In development, we talk about food security. With HIV prevalence as high as one in four in parts of urban Africa, reproductive health commodities, such as male and female condoms, are basic needs. We know also that around 120 million couples are still unable to access the contraception that they want when they need it.

We need to make contraceptives and condoms - both male and female - easier to get hold of. If Coca-Cola can be everywhere in the developing world, why not these essential commodities? We think the notion of "contraceptive security" highly relevant to meeting people's sexual and reproductive health needs in the next 15 to 20 years or so.

So what does this mean for the way we work?

First, coherence. International action directed to these priority actions must be coherent and it must be taken in concert. We need strong, strategic leadership. The United Nations system provides this, but we believe that its constituent parts could do more to work together as global champions on HIV, maternal health and contraceptive security. It is essential that we are able effectively to monitor the goals, the outcomes, agreed at Cairo. We believe that new objectives to accompany the Cairo goals are urgently needed to intensify action to combat the progression of HIV. For example, what changes should we be aiming for between now and 2005, 2010 and 2015 in the proportion of young people infected with HIV?

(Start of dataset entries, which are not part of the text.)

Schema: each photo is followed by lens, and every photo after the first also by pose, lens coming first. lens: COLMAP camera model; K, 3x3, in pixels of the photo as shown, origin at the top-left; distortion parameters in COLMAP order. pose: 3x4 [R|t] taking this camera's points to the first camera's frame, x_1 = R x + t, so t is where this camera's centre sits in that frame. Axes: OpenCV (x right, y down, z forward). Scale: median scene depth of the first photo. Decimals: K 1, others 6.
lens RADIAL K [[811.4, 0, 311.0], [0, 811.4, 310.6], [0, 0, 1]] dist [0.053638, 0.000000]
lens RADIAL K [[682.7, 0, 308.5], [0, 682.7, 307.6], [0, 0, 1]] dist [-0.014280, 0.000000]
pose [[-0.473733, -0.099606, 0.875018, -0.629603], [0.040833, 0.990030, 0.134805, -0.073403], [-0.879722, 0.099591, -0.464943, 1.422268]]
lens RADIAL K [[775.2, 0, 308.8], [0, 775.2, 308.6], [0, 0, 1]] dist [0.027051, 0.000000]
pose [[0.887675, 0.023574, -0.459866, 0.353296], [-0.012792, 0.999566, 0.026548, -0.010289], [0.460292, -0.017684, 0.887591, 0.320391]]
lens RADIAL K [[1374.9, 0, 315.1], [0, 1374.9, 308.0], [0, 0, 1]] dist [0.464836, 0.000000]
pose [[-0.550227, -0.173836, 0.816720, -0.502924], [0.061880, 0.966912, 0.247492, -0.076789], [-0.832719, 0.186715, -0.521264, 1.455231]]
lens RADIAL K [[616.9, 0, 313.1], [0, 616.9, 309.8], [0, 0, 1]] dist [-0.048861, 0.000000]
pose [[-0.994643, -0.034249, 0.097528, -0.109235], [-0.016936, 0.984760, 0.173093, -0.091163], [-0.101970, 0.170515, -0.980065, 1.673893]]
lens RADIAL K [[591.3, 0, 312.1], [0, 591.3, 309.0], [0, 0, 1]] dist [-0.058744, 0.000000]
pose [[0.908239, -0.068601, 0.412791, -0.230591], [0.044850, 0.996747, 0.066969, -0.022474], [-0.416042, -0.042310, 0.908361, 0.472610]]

And, last but not least, cash.

There is no "something for nothing". Overall resource commitments have not met the expectations of Cairo. Delivering the Cairo agenda does depend on governments - both north and south - finding new resources for sexual and reproductive health. But we must be focused on outcomes and driven by what works best.

So, let's ensure that the report of the UN Secretary General agrees the kind of key future actions and practical measures needed.

We must adjust our horizons and our time-frames. We need to engage in partnerships over the next 10 to 20 years.

And let's be clear that while knowledge, know-how and good practice matter, progress is determined more by political choice and will.